While doping would be one explanation for that remarkable turnaround, the allegations as it stand seem to hold water little more than the drug references in the fans song about their star striker. (For the record: “Jamie Vardy’s having a party. Bring your vodka and your charlie...)

Premier League leaders Leicester City are among clubs to have strongly denied all allegations ©Getty Images
Premier League leaders Leicester City are among clubs to have strongly denied all allegations ©Getty Images

On the other hand, it would be of nobody in the game’s interest - except journalists - to have a doping scandal, so would there be cover-ups if tests were failed? Drug testing is clearly rudimentary compared with that in other sports, and less blood tests or athlete biological passports are utilised.

Former Partick Thistle player Jordan McMillan is the only British footballer currently banned by drug use UKAD, and that was for cocaine (also known as charlie). Dinamo Zagreb’s Macedonian midfielders Arijan Ademi has been banned for four years following a Champions League match - against Arsenal  - in September.

So, to return to the case at hand, what is likely to happen next?

The most obvious consequence could affect UKAD, with figures including Toni Minichiello, coach of world and Olympic heptathlon champion Jessica Ennis-Hill, already calling for the resignation of UKAD chief executive Nicole Sapstead.

But even this is less than black and white. UKAD were approached two years ago by an athlete caught in doping, now revealed by the Daily Mail to have been cyclist Dan Stevens, a little-known amateur rider banned for for refusing to provide a sample.

In the hope of reducing his suspension, Stevens reportedly provided more than 100 names, including celebrities as well as sportsmen, but little evidence to back up his bold claims.

UKAD tipped off Border Force officers who carried out a raid on an athlete accused of trafficking drugs, but found nothing. Stevens, meanwhile, was able to provide only two handwritten prescriptions and his evidence was considered “too weak” for further action.

'We did look into the information,” UKAD director of operations Pat Myhill told the Daily Mail. “We tried to corroborate it from a number of sources. We certainly carried out some activities which included testing athletes. We certainly shared information the athlete gave us with a law enforcement agency - the Border Force. We did do some athlete testing as a direct result of the information that the person gave to us. We did as much as we could in the circumstances.”

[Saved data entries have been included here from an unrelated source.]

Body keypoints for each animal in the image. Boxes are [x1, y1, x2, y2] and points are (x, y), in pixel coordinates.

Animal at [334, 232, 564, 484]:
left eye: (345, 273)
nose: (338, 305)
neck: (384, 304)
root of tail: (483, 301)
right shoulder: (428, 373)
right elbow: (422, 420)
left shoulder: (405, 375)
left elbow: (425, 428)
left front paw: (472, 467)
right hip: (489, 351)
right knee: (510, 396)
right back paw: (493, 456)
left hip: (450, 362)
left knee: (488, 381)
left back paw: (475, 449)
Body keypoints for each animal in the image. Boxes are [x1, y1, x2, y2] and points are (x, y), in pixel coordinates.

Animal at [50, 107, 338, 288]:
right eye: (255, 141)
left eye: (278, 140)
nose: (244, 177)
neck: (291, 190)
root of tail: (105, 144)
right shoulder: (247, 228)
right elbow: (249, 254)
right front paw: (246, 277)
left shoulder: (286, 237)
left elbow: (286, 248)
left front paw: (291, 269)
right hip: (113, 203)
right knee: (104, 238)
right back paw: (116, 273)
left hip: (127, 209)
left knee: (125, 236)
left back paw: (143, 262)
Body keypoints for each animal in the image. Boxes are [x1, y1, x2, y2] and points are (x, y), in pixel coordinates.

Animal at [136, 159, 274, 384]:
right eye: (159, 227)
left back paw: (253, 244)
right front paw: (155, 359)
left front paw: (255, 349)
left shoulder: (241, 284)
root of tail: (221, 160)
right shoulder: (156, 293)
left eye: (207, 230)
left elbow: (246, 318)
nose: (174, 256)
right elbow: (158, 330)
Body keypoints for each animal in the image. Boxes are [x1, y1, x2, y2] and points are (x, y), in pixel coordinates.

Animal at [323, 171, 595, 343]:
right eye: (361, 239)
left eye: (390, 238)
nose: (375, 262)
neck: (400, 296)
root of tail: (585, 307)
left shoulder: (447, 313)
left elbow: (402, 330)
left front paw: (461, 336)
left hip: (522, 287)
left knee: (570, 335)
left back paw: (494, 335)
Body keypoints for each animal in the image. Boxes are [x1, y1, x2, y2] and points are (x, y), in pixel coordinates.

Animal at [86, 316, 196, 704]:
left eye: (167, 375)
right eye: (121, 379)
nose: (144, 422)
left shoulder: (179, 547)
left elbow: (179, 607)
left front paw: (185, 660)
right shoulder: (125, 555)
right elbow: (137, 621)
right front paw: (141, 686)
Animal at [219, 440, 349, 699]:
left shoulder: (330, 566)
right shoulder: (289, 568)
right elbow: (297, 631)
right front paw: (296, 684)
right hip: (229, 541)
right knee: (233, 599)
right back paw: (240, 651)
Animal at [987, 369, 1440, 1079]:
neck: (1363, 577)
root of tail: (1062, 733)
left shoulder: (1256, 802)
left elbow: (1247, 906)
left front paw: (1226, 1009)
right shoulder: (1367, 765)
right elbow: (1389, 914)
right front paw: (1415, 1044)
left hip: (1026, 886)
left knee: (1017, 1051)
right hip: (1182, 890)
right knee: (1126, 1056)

UK Anti-Doping officials, including chief executive Nicole Saptead, will have to defend themselves from allegations of wrongdoing following the report in The Sunday Times ©UKAD
UK Anti-Doping officials, including chief executive Nicole Saptead, will have to defend themselves from allegations of wrongdoing following the report in The Sunday Times ©UKAD

An investigation is therefore necessary to ascertain if this was true, although, given this defence, it seems strange UKAD were not more aggressive in their rebuttal of the Sunday Times’ story yesterday.

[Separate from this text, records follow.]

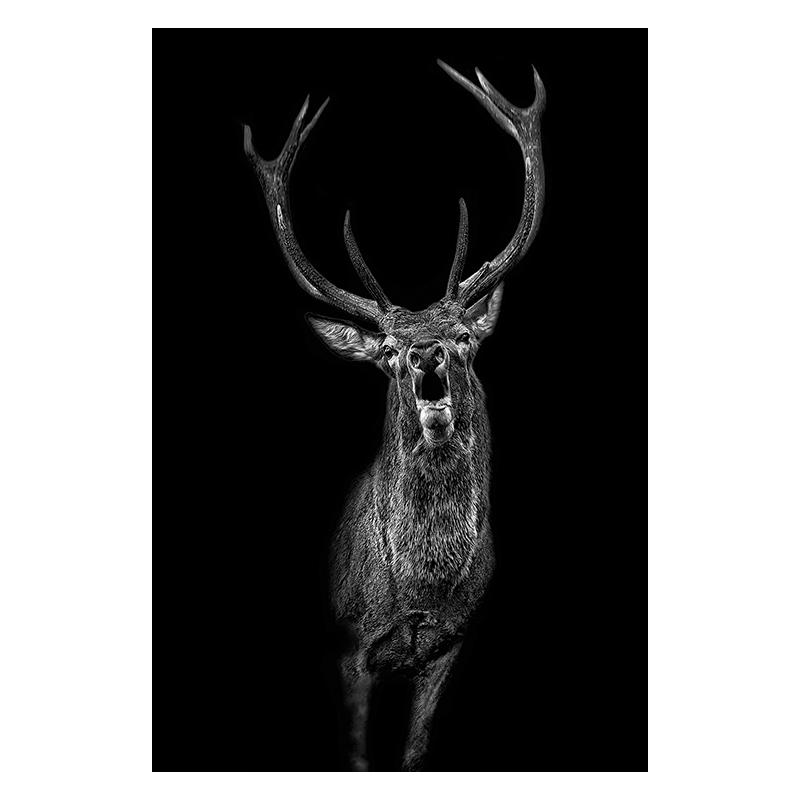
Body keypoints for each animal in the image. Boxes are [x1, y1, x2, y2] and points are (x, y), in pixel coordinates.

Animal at [243, 59, 545, 771]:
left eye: (463, 336)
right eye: (386, 352)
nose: (426, 353)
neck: (418, 591)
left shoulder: (450, 647)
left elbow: (414, 755)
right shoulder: (347, 651)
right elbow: (356, 757)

And is the broader point that more financial support is needed for UKAD and other bodies to investigate doping allegations?

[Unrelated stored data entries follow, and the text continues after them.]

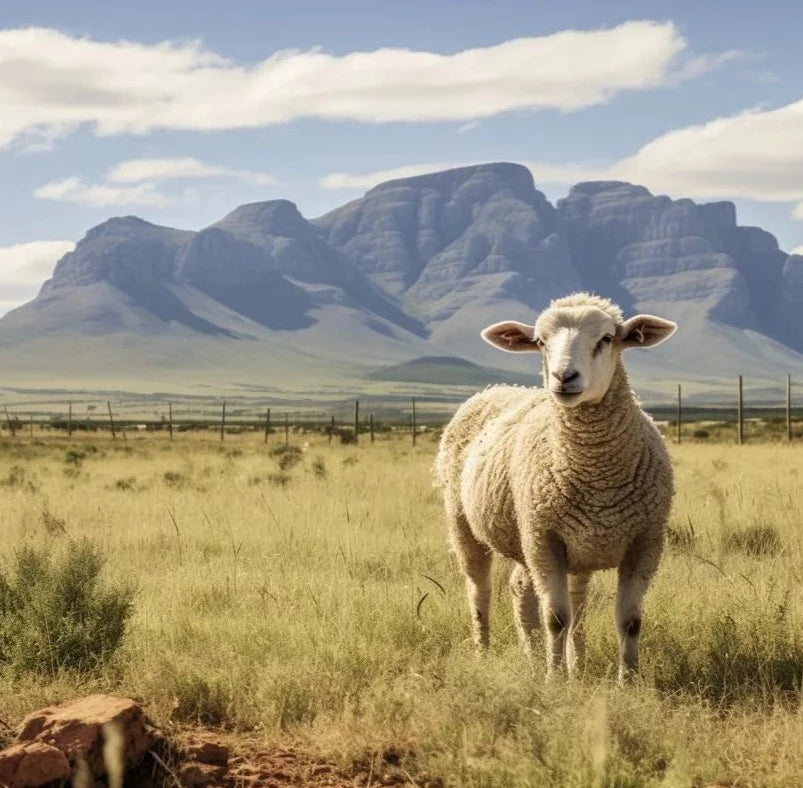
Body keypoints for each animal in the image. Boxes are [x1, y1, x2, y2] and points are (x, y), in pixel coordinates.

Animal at [434, 292, 680, 680]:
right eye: (540, 341)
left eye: (607, 338)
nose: (564, 377)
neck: (597, 476)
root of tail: (496, 388)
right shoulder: (545, 540)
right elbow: (556, 618)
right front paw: (553, 680)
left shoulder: (645, 542)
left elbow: (629, 621)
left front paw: (628, 681)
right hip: (469, 525)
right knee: (479, 591)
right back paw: (485, 653)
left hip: (561, 543)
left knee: (533, 591)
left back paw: (559, 661)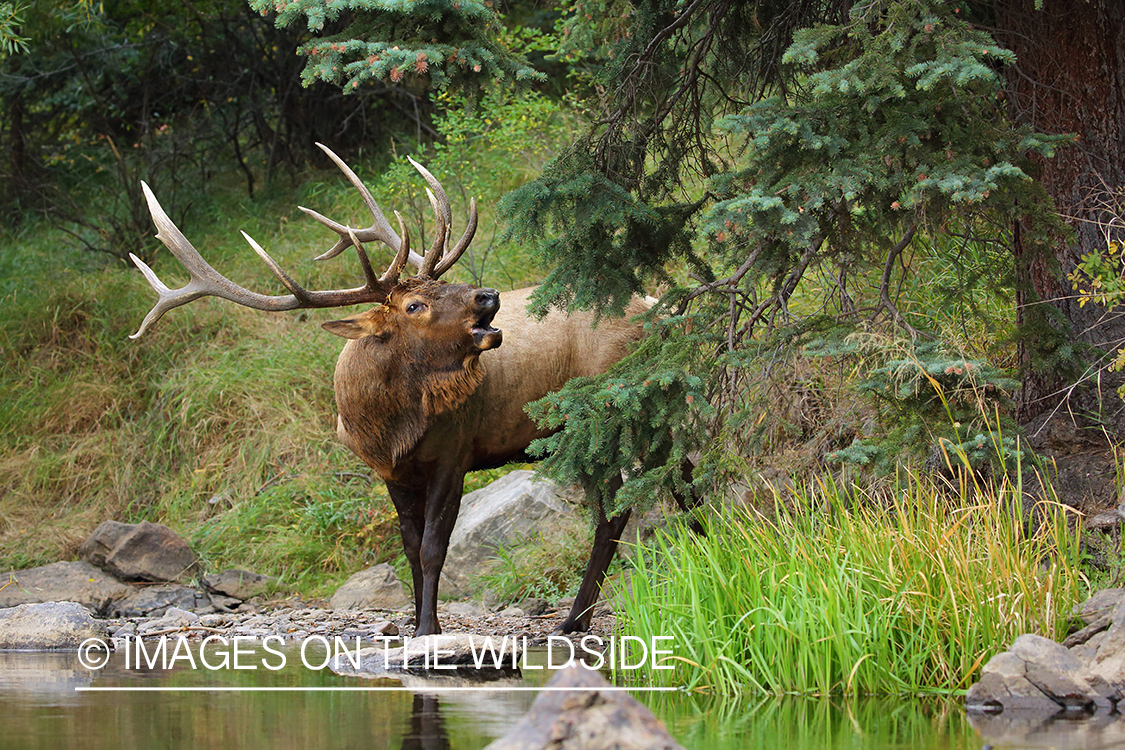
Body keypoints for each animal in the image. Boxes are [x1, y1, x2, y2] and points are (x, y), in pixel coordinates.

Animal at [129, 145, 657, 634]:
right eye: (415, 305)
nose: (488, 296)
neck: (383, 427)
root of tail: (655, 305)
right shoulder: (390, 472)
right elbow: (408, 547)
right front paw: (421, 623)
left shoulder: (455, 454)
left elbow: (433, 548)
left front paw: (427, 629)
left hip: (604, 415)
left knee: (614, 512)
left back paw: (573, 620)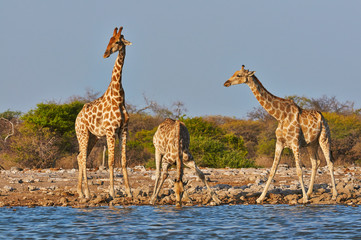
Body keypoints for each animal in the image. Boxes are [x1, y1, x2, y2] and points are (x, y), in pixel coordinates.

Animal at [75, 25, 132, 199]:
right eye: (109, 39)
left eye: (118, 41)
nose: (105, 53)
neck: (118, 98)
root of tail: (77, 118)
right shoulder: (110, 130)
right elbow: (111, 161)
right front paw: (112, 191)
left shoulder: (123, 130)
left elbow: (123, 161)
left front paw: (129, 192)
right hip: (83, 134)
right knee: (82, 158)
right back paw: (85, 193)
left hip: (92, 136)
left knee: (81, 157)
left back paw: (81, 191)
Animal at [222, 65, 338, 202]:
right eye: (234, 73)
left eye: (239, 75)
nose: (226, 83)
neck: (280, 116)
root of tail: (322, 116)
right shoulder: (279, 143)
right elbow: (272, 171)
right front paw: (260, 198)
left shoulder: (295, 143)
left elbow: (299, 170)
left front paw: (304, 198)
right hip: (312, 143)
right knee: (316, 162)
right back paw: (310, 193)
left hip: (324, 137)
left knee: (330, 163)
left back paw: (334, 194)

A Parliamentary Enquiry - as we saw with last year’s one on blood doping in relation to marathon world record holder, Paula Radcliffe - could lead to names emerging through the cloak of Parliamentary privilege due to their immunity from prosecution for otherwise libellous claims.

It is also possible, of course, that other potential whistleblowers could be encouraged to step forward. If 150 athletes were involved, then surely there must be hundreds of coaches, family members who were aware of what was going on? There may be more evidence to come from Bonar, although the Sunday Times are bound to have scoured intensively before publishing.

As it stands, it therefore seems unlikely that this could do to football, or any sport, what the 2014 German ARD documentary on Russian doping did for athletics. Blood bags still lurking in a Barcelona freezer as part of Operación Puerto are more of worry ahead of a pending decision as to whether to destroy them or not, with suspicions that footballers may be implicated as well as cyclists and others.

Time will tell but it is only fair that football, like all other sports, should have a greater spotlight shone on it than ever before.